**DIRECTIVE:** Please count how many lines below contain the string "Conditioning", matching case exactly, and reply with the number alone.

(SUPPLIED ENTRIES Opens)

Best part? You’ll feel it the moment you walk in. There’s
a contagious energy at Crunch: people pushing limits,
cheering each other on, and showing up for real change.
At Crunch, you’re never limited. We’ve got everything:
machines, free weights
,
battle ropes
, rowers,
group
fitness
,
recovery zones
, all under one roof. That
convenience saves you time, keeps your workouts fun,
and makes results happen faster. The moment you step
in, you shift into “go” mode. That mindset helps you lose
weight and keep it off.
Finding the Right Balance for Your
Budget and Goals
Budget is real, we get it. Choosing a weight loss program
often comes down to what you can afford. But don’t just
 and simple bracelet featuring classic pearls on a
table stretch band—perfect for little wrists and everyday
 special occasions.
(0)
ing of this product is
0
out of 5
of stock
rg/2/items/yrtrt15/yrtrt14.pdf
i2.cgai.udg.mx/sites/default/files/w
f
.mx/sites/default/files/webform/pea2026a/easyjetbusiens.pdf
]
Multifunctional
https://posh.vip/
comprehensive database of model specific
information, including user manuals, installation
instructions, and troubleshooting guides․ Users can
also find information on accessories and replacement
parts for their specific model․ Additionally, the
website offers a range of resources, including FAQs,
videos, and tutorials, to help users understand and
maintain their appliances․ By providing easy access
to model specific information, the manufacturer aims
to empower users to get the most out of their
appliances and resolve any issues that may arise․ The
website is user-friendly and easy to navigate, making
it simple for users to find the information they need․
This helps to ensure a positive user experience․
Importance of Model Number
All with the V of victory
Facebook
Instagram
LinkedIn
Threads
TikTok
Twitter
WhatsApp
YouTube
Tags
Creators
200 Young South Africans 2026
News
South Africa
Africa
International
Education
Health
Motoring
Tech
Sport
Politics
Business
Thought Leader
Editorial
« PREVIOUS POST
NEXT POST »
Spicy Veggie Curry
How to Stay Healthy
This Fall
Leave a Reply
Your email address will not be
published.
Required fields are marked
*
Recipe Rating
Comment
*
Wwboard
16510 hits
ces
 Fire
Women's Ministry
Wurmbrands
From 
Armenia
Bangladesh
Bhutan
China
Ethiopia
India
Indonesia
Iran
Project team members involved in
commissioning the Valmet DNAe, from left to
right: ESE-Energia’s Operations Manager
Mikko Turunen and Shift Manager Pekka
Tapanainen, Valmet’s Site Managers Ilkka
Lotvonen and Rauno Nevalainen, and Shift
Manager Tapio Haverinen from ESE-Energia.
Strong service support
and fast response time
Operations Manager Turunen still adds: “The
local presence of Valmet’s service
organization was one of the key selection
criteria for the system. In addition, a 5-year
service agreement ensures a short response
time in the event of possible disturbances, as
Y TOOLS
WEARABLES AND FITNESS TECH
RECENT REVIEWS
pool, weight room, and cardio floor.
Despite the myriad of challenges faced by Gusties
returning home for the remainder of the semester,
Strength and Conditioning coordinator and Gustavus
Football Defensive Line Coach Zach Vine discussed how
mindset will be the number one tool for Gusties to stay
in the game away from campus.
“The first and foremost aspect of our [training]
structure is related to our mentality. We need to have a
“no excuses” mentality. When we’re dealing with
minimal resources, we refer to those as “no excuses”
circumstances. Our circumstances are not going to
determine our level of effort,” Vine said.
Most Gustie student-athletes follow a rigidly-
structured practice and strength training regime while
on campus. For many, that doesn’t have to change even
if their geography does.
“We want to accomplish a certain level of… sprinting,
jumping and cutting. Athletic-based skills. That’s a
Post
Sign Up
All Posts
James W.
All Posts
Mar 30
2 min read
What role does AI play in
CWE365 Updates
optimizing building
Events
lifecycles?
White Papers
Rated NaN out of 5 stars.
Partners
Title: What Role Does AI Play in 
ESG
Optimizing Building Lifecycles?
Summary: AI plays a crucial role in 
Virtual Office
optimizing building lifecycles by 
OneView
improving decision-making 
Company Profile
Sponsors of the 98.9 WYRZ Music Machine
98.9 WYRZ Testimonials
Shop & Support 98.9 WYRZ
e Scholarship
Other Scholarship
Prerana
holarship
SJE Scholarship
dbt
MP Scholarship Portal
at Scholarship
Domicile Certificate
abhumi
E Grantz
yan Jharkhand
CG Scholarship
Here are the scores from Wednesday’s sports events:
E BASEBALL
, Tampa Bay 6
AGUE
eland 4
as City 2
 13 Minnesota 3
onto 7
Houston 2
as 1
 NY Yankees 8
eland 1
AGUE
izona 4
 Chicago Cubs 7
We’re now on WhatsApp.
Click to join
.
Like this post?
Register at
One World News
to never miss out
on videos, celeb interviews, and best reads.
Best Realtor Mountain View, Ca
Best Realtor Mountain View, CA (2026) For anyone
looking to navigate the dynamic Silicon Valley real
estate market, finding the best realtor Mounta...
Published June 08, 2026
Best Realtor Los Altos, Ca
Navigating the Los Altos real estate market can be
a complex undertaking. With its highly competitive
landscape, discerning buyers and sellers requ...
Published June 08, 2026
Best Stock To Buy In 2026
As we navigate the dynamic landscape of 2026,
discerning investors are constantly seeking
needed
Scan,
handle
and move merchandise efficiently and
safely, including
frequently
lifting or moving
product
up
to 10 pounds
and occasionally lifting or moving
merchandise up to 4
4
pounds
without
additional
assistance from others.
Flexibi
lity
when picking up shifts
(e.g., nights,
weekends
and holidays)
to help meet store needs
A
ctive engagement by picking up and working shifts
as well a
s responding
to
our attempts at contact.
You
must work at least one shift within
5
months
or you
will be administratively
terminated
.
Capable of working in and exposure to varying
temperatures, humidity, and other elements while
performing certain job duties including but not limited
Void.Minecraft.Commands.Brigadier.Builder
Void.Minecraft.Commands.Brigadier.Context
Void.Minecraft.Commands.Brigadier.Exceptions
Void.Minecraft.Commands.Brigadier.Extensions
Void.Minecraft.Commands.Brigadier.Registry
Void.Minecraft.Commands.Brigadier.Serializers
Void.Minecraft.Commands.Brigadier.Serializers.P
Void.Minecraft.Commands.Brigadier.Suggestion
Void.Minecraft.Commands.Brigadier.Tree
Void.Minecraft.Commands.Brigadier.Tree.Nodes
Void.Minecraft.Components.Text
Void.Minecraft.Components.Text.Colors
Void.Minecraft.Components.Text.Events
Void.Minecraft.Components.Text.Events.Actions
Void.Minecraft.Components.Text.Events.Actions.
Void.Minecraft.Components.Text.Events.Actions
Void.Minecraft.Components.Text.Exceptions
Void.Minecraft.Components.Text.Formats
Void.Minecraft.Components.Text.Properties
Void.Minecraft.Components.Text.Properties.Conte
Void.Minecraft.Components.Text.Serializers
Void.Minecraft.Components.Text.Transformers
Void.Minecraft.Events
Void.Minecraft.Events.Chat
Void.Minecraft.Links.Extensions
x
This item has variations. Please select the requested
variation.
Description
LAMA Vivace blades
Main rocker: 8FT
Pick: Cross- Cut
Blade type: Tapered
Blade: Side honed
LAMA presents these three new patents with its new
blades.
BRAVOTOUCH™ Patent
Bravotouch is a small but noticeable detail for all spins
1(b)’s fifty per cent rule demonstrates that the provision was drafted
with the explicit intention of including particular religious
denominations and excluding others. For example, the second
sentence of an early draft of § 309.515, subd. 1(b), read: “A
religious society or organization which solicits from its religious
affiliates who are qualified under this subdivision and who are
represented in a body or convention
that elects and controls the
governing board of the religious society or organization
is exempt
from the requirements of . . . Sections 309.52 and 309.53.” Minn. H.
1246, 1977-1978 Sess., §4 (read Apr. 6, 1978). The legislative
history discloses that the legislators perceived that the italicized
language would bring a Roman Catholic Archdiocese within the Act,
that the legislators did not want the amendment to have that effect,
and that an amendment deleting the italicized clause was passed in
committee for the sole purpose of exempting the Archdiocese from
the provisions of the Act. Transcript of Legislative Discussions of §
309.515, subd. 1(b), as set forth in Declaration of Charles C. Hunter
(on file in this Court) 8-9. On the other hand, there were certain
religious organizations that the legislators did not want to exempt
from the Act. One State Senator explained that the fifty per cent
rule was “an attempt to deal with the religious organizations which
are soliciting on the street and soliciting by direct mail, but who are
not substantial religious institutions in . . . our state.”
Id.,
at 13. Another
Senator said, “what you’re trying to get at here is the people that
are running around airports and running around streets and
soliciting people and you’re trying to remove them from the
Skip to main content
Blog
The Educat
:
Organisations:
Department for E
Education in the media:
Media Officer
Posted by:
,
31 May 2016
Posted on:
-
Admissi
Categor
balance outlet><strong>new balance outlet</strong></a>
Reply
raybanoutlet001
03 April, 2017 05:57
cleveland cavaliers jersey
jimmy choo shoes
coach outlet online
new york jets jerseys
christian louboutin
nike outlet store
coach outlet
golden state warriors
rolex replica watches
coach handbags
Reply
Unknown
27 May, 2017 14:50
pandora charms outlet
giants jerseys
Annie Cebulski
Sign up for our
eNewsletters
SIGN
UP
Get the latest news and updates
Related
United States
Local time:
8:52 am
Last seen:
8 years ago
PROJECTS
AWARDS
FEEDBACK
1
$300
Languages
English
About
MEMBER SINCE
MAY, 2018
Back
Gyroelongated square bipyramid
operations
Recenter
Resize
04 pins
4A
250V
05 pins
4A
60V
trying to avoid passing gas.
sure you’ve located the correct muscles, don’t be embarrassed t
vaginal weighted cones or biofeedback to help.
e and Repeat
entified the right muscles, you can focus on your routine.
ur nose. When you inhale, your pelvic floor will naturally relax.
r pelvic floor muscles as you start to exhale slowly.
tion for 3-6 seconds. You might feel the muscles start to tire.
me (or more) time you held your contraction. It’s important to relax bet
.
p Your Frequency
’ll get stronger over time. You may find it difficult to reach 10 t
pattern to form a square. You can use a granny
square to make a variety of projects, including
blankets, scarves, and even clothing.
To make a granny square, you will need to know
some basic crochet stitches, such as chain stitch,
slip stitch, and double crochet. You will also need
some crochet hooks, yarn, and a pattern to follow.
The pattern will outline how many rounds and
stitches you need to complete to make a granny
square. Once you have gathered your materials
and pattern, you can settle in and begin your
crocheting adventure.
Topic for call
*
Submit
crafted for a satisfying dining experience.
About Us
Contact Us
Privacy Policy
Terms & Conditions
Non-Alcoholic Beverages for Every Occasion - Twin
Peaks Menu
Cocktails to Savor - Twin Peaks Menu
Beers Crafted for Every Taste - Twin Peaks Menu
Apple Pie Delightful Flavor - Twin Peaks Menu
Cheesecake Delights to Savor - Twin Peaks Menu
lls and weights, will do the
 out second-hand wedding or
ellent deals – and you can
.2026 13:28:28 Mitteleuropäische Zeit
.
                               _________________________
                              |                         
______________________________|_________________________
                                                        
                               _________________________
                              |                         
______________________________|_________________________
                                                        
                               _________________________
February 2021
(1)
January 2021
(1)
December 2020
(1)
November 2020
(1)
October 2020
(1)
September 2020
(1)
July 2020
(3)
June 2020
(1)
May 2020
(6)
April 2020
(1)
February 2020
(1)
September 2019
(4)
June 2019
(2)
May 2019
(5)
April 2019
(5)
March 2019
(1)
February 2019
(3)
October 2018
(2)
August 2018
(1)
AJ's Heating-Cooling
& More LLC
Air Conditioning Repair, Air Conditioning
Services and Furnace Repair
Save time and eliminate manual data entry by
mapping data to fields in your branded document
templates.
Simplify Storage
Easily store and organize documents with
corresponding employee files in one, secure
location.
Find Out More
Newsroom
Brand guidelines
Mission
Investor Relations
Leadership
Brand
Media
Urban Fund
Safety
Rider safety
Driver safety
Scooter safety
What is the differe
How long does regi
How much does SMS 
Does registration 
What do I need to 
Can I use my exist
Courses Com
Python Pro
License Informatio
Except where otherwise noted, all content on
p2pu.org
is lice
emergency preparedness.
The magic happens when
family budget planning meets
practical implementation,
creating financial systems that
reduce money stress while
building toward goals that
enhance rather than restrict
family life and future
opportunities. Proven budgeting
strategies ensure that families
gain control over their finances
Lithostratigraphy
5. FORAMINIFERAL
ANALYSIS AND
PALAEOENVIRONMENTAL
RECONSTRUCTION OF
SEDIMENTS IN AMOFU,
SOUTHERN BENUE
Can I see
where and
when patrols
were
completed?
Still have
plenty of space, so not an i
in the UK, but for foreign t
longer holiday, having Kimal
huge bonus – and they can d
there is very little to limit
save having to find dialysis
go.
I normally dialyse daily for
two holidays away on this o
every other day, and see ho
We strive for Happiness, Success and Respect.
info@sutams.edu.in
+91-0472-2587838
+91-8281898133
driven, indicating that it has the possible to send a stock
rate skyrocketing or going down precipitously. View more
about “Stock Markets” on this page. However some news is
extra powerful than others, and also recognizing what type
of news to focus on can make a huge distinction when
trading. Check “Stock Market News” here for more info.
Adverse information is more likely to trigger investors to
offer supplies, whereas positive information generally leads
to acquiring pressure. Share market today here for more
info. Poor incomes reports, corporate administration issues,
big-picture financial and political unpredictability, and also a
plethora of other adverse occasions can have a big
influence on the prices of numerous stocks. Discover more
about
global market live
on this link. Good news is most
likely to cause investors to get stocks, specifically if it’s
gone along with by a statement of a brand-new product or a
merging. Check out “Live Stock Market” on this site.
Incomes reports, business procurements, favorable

(SUPPLIED ENTRIES Closes)

**ANSWER SPACE:** 2